Records for this task »

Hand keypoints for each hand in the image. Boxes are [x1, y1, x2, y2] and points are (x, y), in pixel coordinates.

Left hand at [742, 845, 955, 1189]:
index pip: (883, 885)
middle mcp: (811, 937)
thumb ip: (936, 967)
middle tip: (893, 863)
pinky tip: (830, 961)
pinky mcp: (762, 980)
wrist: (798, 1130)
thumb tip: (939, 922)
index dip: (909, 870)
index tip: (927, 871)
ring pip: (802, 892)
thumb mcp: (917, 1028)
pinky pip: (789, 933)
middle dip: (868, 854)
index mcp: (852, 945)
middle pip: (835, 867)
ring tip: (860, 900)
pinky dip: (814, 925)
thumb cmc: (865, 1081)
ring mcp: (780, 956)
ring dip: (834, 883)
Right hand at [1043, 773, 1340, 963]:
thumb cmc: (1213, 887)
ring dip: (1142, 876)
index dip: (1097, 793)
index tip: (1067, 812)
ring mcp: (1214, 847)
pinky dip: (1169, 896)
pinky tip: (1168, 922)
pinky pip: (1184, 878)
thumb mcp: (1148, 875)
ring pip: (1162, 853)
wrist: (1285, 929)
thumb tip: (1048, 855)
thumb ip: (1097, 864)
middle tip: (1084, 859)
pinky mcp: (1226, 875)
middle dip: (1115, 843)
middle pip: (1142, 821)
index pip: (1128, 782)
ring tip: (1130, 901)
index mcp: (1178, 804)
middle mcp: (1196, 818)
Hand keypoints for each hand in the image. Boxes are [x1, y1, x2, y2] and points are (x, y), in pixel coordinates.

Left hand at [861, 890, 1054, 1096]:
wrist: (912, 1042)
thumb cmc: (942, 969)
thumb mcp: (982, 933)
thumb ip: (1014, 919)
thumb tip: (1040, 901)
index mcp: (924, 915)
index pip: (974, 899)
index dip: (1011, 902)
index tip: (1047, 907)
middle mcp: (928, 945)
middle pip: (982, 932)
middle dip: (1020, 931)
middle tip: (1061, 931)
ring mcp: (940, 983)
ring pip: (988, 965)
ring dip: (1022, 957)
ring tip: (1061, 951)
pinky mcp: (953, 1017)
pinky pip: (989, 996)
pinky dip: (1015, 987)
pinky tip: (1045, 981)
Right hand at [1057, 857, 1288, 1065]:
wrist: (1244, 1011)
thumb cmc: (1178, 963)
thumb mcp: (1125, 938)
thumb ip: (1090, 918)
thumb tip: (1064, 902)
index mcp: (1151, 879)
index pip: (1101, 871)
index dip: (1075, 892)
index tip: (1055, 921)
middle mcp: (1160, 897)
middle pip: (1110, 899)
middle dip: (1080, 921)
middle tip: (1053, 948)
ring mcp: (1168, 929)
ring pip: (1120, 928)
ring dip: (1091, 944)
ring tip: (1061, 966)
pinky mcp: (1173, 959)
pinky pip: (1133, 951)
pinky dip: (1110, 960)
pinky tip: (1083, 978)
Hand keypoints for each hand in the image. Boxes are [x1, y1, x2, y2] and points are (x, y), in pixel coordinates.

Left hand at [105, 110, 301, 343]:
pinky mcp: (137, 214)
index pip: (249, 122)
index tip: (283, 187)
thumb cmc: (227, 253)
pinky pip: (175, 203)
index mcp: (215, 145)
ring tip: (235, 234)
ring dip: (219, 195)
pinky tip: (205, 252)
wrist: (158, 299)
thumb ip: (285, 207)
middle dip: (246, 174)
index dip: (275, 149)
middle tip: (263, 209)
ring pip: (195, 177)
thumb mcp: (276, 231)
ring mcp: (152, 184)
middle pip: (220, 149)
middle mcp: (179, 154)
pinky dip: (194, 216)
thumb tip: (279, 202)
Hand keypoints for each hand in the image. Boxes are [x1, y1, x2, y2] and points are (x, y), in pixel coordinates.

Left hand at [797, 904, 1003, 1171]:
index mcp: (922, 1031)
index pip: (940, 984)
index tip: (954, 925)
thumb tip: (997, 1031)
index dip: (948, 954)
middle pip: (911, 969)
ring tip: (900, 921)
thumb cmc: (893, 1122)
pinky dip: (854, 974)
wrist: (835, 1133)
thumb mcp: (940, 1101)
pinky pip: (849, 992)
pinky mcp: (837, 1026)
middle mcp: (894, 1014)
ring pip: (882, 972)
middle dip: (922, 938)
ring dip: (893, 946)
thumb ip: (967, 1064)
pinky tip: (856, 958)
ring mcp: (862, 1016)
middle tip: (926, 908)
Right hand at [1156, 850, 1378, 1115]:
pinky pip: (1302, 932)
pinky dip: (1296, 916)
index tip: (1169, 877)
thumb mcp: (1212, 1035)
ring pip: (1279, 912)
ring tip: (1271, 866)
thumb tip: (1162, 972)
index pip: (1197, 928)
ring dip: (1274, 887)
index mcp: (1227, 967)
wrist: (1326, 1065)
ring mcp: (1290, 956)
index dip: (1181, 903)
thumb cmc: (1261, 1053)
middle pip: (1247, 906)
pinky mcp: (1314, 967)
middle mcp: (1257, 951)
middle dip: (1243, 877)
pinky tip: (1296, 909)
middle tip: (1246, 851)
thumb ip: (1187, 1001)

Work required »
Please reproduce the lines from the line with "index dip: (948, 954)" to the line with "pinky dip: (1296, 916)", both ends included, exactly as they appear above.

Solution to this problem »
index dip: (948, 954)
middle pip: (911, 969)
ring tip: (900, 921)
thumb cmc: (893, 1122)
pinky dip: (854, 974)
wrist: (835, 1133)
thumb mcp: (940, 1101)
pinky pip: (849, 992)
pinky mcp: (837, 1026)
middle mcp: (894, 1014)
ring pip: (882, 972)
middle dip: (922, 938)
ring dip: (893, 946)
thumb ip: (967, 1064)
pinky tip: (856, 958)
ring mcp: (862, 1016)
middle tip: (926, 908)
Right hand at [1156, 850, 1378, 1115]:
pinky pip: (1302, 932)
pinky dip: (1296, 916)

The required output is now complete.